This five-foot stand installed in the center of the farm is touted as a significant measure of keeping the environment clean and providing farmers with decent yields.
Based on a technology sponsored by the Indian Council for Agricultural Research (ICAR), this solar powered insect trap kills most of the pests that devastate crops.
How it works
Like any other solar device, it stores electricity in a battery that allows a lightbulb to glow for four hours after sunset. The noxious insects and flies that hover over the crops in search of food are attracted to the bright light and die when they come into contact with the electrified fence around the lightbulb.
“It is during this warm period that harmful insects invade the farms. Since the automatic light switches off in four to five hours, the plant-friendly insects that fly after midnight are not threatened, ”explains G. Venkatrama Raju, a former soldier who has become a progressive farmer and who installed the insect trap in his field.
In an interview too The HinduMr Raju stated that the trap would kill stem borer, bark bark, fruit flies, mango hoppers and sucking pests.
“By killing a large number of pests, the trap interrupts its life cycle and prevents future generations from taking over the farms,” says Raju as he cleans the dead insects from the bottom of the trap with a soft brush.
One trap can handle crops covering 8,000 square feet or two acres, and farmers can have multiple traps installed for larger sizes.
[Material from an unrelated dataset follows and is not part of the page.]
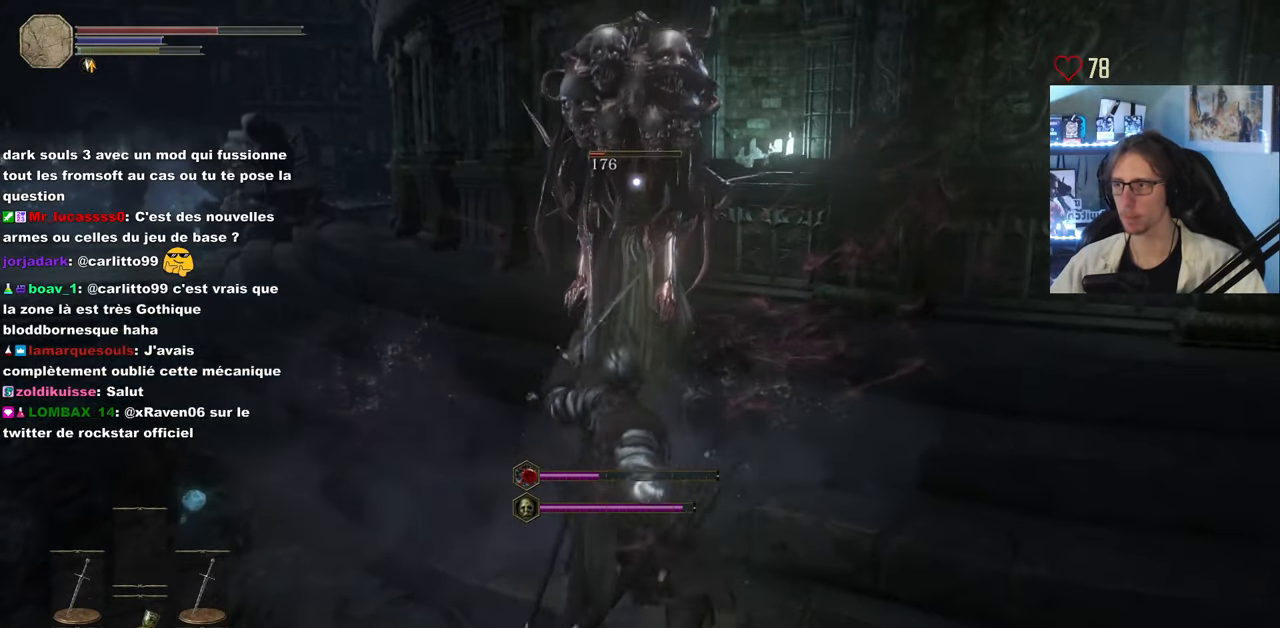
{"keys": [], "mouse": [], "events": [[17, "mouse_right", "down"], [67, "mouse_right", "up"], [117, "mouse_right", "down"], [200, "mouse_right", "up"], [250, "mouse_right", "down"], [300, "mouse_right", "up"], [350, "mouse_right", "down"], [434, "mouse_right", "up"]]}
The easy-to-use trap can also be handled by farm assistants.
Working on the economy, he said the average farmer could get his investment back in a year or a harvest season.
“For example, a farmer who grows musk melon for two acres gets the cost back on the first harvest by not using pesticide spray every five days for 60 days. This not only avoids burning a hole in your pocket, but also saves a lot for the environment, ”emphasizes Raju.
“A farmer only has to expect likely virus and fungal infections that affect the plants, as this trap is responsible for pest control for 20 years,” explains Raju.
After successfully using the technology on his watermelon farm, the pine kisan is considering expanding it to his banana and papaya farms.